A/N:

TheLastNanaya: you have some of my readers to thank, they were the ones who suggested that I put this in the general FSN archive, because otherwise I would've been fine with just leaving this in the Grand Order archive instead.

-Akyuu no Joshu


Flames march around my feet as I trudge through the sand again.

I haven't seen them in a while. But given the fact that I've regressed into using my flame power again, it only makes sense that they'll haunt me here.

It's not really "haunting", though. I've gotten tired of hearing nothing but wind, grinding sand, and the crunch of it underneath my own shoes, but then again, anybody would be. At least the flames add a bit more spice to this dreary audio landscape that I'm subjected to while I continue to wander this wasteland aimlessly.

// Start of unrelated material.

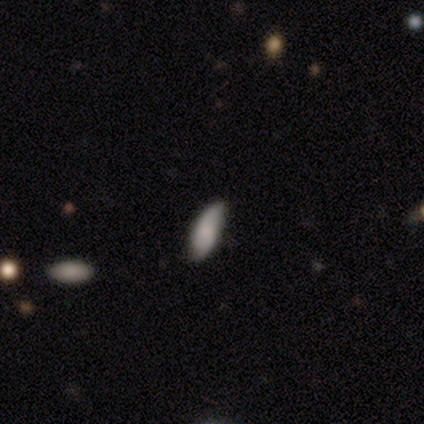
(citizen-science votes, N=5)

Well, "aimlessly" wouldn't be accurate, but to anyone else, it would certainly seem like it.

I pull down on the visor of my cap and continue walking. I'll wake up soon.


"...my husband, and yet you dare have the gall to insist that you also possess a spot in this same bed?"

"Preposterous, you do not even possess a marriage certificate, and you have not even engaged in a marriage ceremony with Master. Surely you are not the one who is truly delusional? And to think that I am the one who possesses the Mad Enhancement skill..."

...it's a bit loud.

"That has nothing to do with this! And how many times have I told you by now, Kiyo-chan, this is my husband, and no one will be laying a hand on him but me! Do you not respect this right that I have as his wife...?!"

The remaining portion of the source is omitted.